• **PASSAGE TO READ**:

━━━━━━━━━━

Showing posts with label New Mexico. Show all posts
Showing posts with label New Mexico. Show all posts

Wednesday, November 19, 2008

Sacred connections: Chaco Cultural National Historical Park, New Mexico

There has been much talk over recent years on paving the dirt road that leads up to Chaco Cultural National Historic Park. I, for one, am glad that the talk has just remained talk because its relative inaccessibility is precisely what makes a visit to Chaco Canyon so memorable. Unlike many of America's other national parks and monuments, Chaco Canyon does not suffer from the usual throngs of tourists that inevitably turn the most sacred landmarks into giddy amusement parks. Needless to say, driving into Chaco Canyon requires patience, and a love for the rugged wilderness of remote New Mexico.

And so it was on that weekday morning when Joe and I drove into the remoteness ahead of us, leaving massive dust clouds in our trail. Be warned, the stretch of dirt road leading into the canyon contains no gas stations, no food, no water or accommodation and the park itself has very limited camping facilities, and so a good plan when visiting the park might be to spend the night in Farmington and drive up to the park on a full tank with food and water early in the morning as we did. All around lies stark desert country, occasionally dotted with goats and American Indian children from the nearby reservation squatting by the side of the road, happily waving to us as we pass by.

Two hours into our bumpy ride along the dirt road, we catch our first glimpse of Chaco. Out of the horizon ahead of us juts a tall red butte – this is the Fajada Butte, perhaps the most famous site within the Chaco Canyon. Famous because of the three slabs of stones that sit atop the southern end of the butte. For the longest time, the presence of these stones was believed to be entirely incidental – they were believed to be simply the work of nature. It was only about thirty years ago that the lost secret of these stones finally came to light. An anthropologist working in the canyon on the exact day of the summer solstice observed a single shaft of light penetrating through the slabs of stone and perfectly bisecting a spiral petroglyph atop the butte. This same “sun dagger” was later observed bisecting several other petroglyphs at the start of the winter, spring and fall equinoxes. The discovery of this “sun dagger” site and many other sites within the canyon that showed perfect alignment to the movements of the sun, moon and other planets revealed that the Chacoan people who had once lived here were keen observers of the skies. The Fajada Butte and the sun dagger site atop the butte are off limits to the public, but the aura of mystery surrounding the butte continues to fascinate visitors to the canyon. Did they rely on planetary movements for farming? Were these planetary movements of religious significance to them? A lot of mysteries still shroud Chaco, and a lot of secrets still remain buried, but one thing is clear – this place has always held sacred connections to the Native American people that have lived around the region.

━━━━━━━━━━

• **AVAILABLE DATA**:
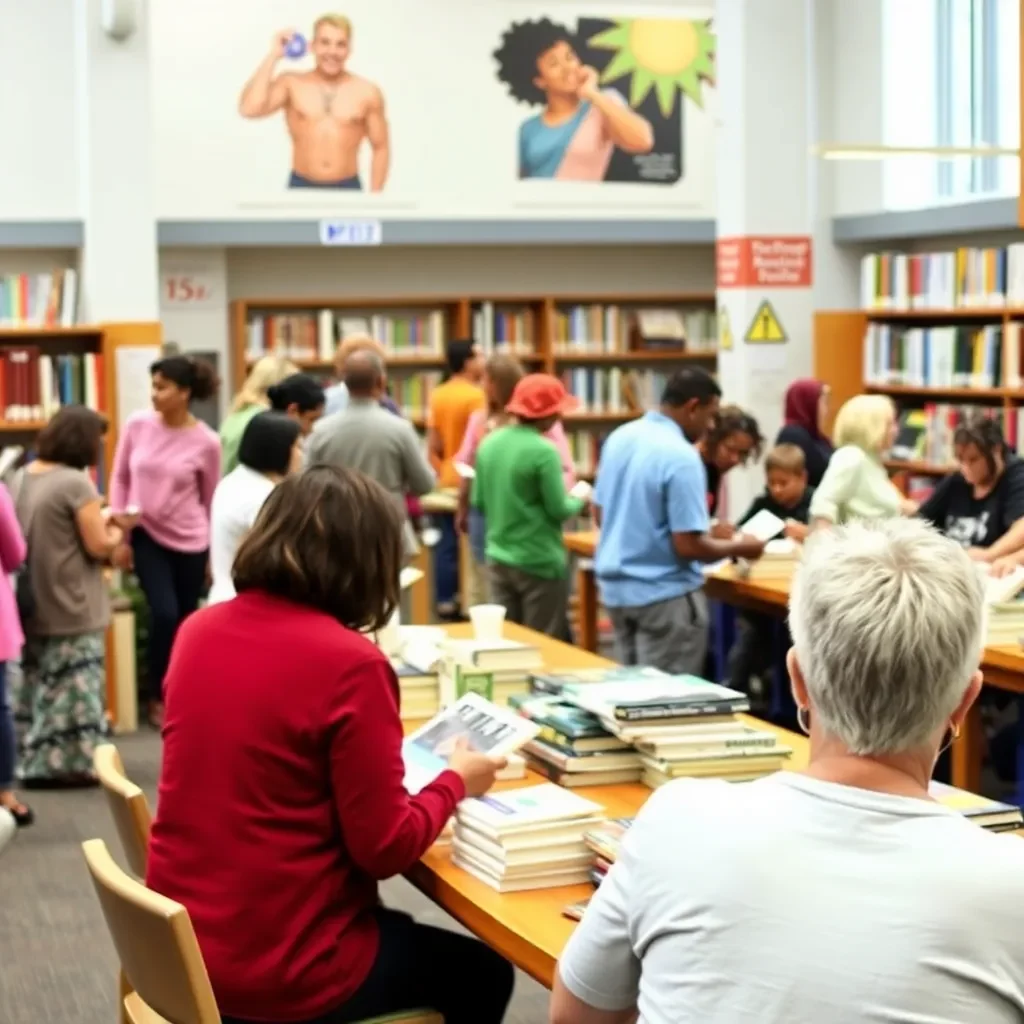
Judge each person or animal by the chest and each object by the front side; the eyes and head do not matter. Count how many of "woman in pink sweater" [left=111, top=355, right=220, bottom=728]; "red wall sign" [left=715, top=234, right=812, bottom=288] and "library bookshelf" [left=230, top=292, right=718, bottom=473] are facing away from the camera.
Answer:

━━━━━━━━━━

• **EXERCISE**: In the Chaco Canyon post, which town is suggested for spending the night before driving to the park?

• **EXERCISE ANSWER**: Farmington